§ **HOW TO COMPLETE THIS TASK**: Write down the listing again exactly as it appears below, without its pictures.

§ **DATASET EXTRACT**:

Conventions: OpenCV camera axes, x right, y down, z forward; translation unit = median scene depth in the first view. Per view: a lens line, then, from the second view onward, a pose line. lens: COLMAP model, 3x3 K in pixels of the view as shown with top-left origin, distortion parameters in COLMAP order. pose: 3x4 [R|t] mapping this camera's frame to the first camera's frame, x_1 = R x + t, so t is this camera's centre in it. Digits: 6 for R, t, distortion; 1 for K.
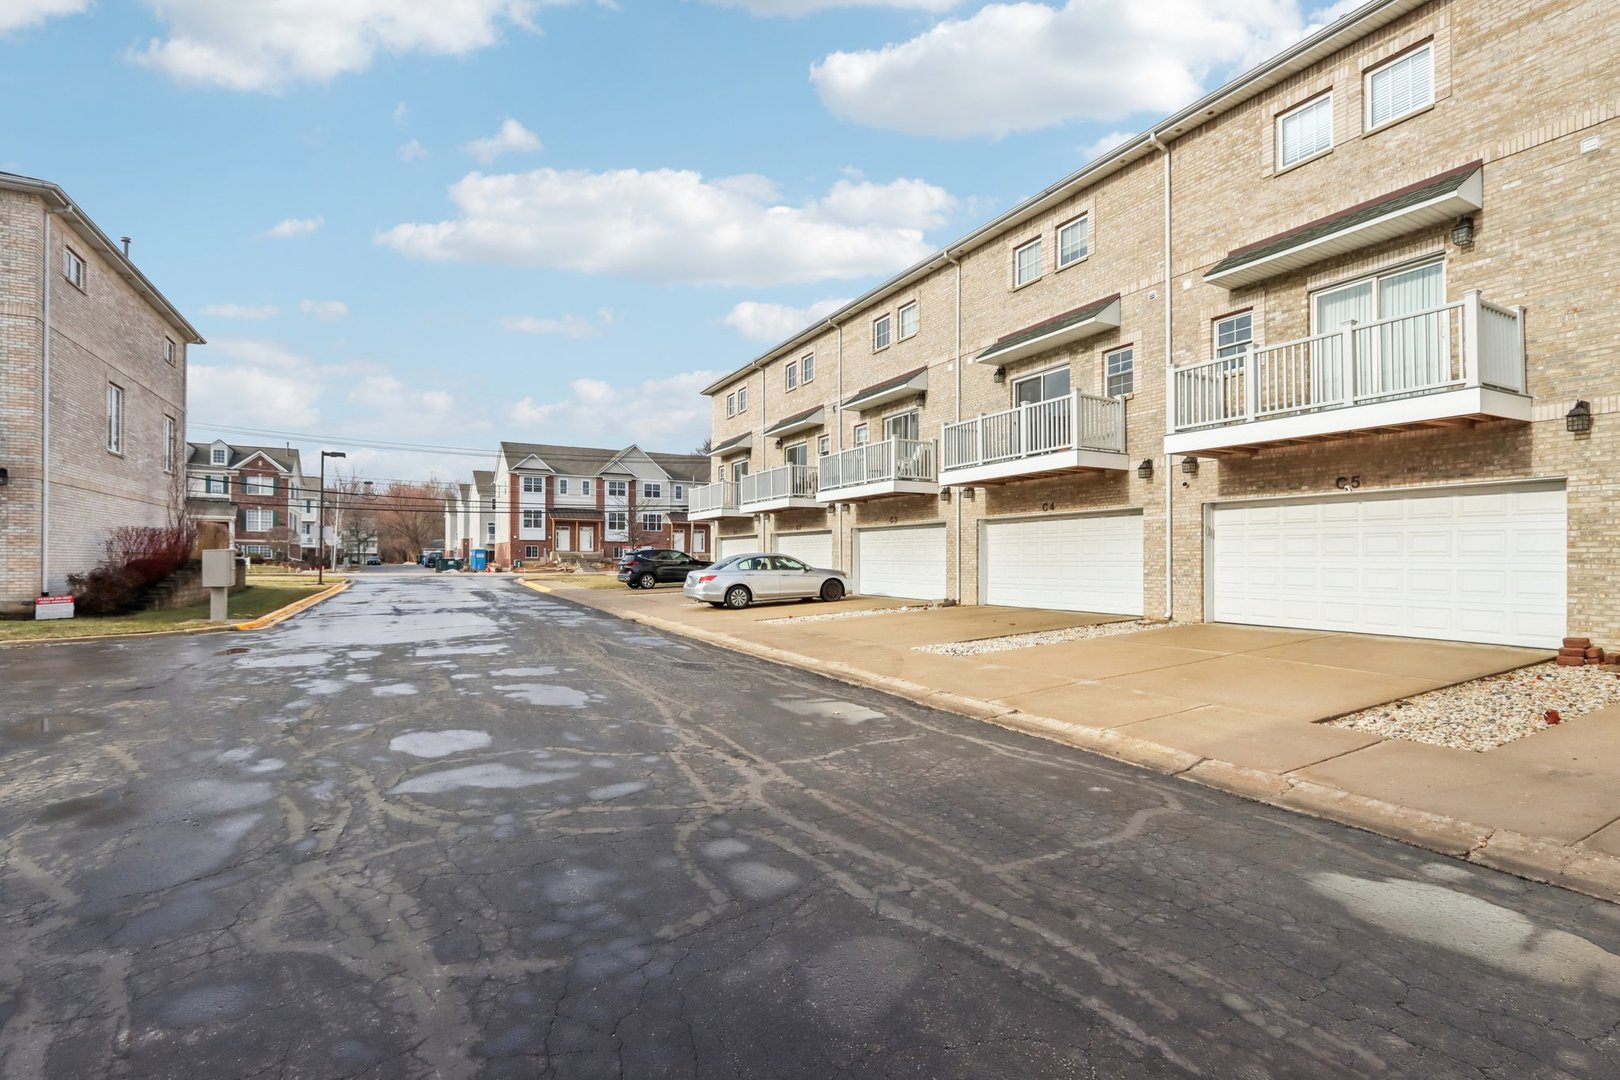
lens RADIAL K [[768.1, 0, 814.2], [0, 768.1, 549.1], [0, 0, 1]] dist [-0.016975, 0.001465]
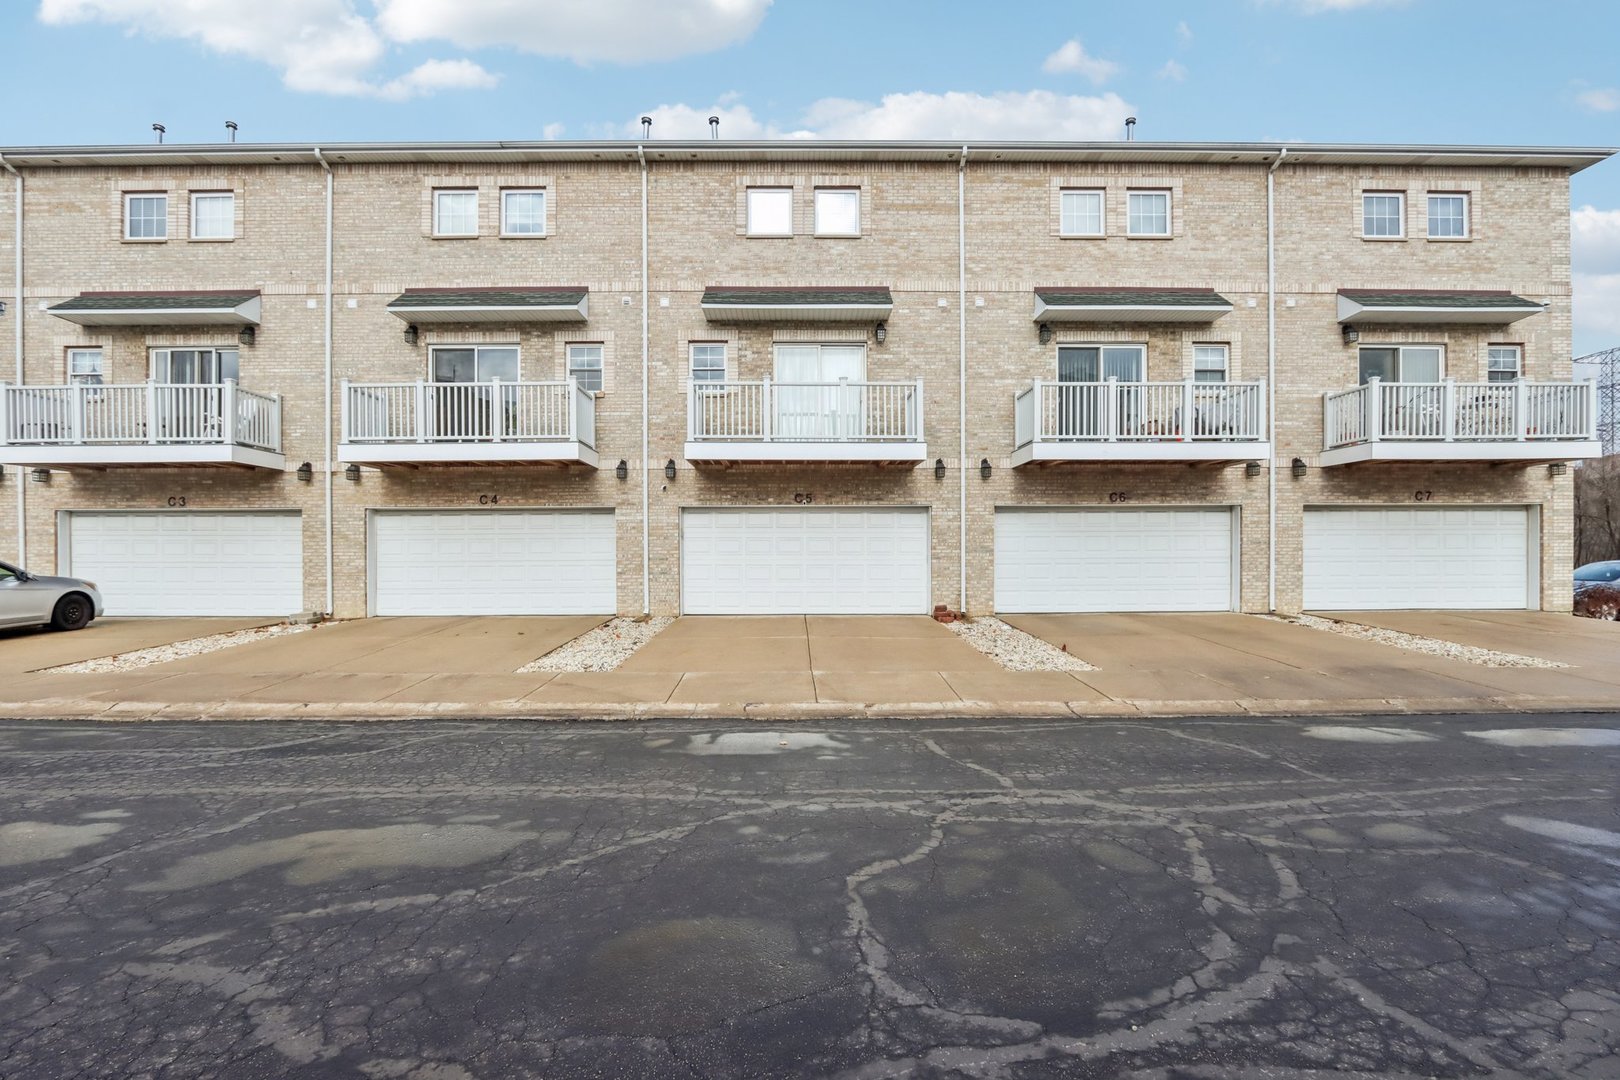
lens RADIAL K [[768.1, 0, 814.2], [0, 768.1, 549.1], [0, 0, 1]] dist [-0.016975, 0.001465]
pose [[0.452748, 0.007647, 0.891606, -0.452456], [-0.006757, 0.999964, -0.005145, 0.005831], [-0.891613, -0.003695, 0.452783, 0.390142]]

§ **YOUR RESPONSE**:
Conventions: OpenCV camera axes, x right, y down, z forward; translation unit = median scene depth in the first view. Per view: a lens line, then, from the second view onward, a pose line. lens: COLMAP model, 3x3 K in pixels of the view as shown with top-left origin, distortion parameters in COLMAP order. pose: 3x4 [R|t] mapping this camera's frame to the first camera's frame, x_1 = R x + t, so t is this camera's centre in it. Digits: 6 for R, t, distortion; 1 for K.
lens RADIAL K [[768.1, 0, 814.2], [0, 768.1, 549.1], [0, 0, 1]] dist [-0.016975, 0.001465]
lens RADIAL K [[768.1, 0, 814.2], [0, 768.1, 549.1], [0, 0, 1]] dist [-0.016975, 0.001465]
pose [[0.452748, 0.007647, 0.891606, -0.452456], [-0.006757, 0.999964, -0.005145, 0.005831], [-0.891613, -0.003695, 0.452783, 0.390142]]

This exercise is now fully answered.